Voci del dataset memorizzate
****************************************
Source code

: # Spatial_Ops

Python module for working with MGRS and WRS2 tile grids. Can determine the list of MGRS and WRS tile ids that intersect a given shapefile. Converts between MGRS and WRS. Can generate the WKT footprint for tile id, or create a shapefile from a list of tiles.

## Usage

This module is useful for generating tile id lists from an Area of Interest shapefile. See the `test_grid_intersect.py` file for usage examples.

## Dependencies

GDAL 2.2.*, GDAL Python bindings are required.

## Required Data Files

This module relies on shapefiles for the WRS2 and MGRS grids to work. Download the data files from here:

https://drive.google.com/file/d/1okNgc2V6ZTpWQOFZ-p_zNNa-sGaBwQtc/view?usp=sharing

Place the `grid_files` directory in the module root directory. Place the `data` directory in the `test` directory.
****************************************
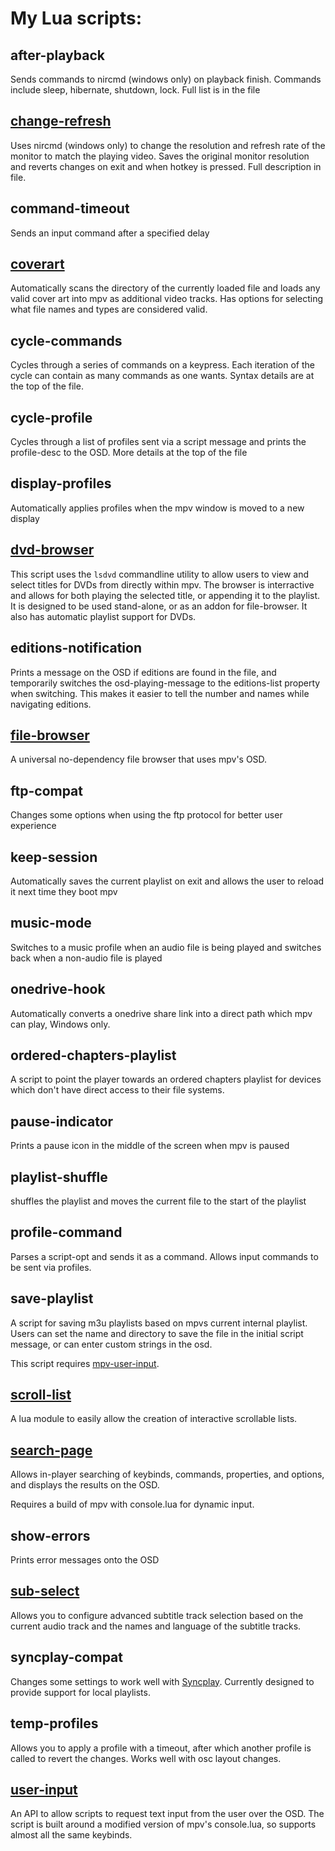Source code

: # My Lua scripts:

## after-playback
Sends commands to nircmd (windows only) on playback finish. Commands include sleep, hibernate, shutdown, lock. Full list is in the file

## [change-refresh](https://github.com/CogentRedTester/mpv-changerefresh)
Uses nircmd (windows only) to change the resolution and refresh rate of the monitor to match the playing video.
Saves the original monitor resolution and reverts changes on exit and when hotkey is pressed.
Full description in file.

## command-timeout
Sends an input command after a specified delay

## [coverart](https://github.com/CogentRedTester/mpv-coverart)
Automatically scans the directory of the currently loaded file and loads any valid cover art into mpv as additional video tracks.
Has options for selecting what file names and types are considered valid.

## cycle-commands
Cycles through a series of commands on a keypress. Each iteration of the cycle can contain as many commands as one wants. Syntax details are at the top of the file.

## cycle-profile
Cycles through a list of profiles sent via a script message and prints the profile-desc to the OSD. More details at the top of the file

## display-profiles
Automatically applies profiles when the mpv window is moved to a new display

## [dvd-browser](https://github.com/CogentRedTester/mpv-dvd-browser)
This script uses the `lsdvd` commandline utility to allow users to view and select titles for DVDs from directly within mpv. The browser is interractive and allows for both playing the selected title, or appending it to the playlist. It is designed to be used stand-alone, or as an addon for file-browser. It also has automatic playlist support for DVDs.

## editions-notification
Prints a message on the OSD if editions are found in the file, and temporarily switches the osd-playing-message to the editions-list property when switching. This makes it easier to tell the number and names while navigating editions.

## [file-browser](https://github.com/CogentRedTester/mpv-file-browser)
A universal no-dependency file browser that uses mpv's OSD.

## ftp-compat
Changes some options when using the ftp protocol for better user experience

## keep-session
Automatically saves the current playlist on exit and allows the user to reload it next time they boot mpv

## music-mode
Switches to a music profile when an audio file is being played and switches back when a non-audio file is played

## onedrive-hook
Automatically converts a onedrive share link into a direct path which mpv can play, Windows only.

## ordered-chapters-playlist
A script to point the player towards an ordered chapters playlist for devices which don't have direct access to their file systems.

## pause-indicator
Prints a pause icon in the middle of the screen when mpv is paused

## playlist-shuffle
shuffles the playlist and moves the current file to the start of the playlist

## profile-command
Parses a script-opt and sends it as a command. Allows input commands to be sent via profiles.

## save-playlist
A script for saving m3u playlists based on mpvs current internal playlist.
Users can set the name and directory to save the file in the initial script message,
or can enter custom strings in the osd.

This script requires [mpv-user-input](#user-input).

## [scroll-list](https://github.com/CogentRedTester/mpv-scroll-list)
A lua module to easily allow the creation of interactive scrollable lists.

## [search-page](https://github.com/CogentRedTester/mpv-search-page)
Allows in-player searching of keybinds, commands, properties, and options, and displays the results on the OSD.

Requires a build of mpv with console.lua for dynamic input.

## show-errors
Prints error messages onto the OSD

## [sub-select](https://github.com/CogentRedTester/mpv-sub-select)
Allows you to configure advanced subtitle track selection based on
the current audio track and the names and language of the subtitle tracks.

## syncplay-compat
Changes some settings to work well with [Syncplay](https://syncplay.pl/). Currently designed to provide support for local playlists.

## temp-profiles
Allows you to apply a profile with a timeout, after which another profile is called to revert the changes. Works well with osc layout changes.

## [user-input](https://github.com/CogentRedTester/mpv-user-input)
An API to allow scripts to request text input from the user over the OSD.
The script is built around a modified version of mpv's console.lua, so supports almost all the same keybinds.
****************************************
Elenca tutte le righe delle voci in cui compare la stringa "CogentRedTester", tenendo conto di maiuscole e minuscole.

## [change-refresh](https://github.com/CogentRedTester/mpv-changerefresh)
## [coverart](https://github.com/CogentRedTester/mpv-coverart)
## [dvd-browser](https://github.com/CogentRedTester/mpv-dvd-browser)
## [file-browser](https://github.com/CogentRedTester/mpv-file-browser)
## [scroll-list](https://github.com/CogentRedTester/mpv-scroll-list)
## [search-page](https://github.com/CogentRedTester/mpv-search-page)
## [sub-select](https://github.com/CogentRedTester/mpv-sub-select)
## [user-input](https://github.com/CogentRedTester/mpv-user-input)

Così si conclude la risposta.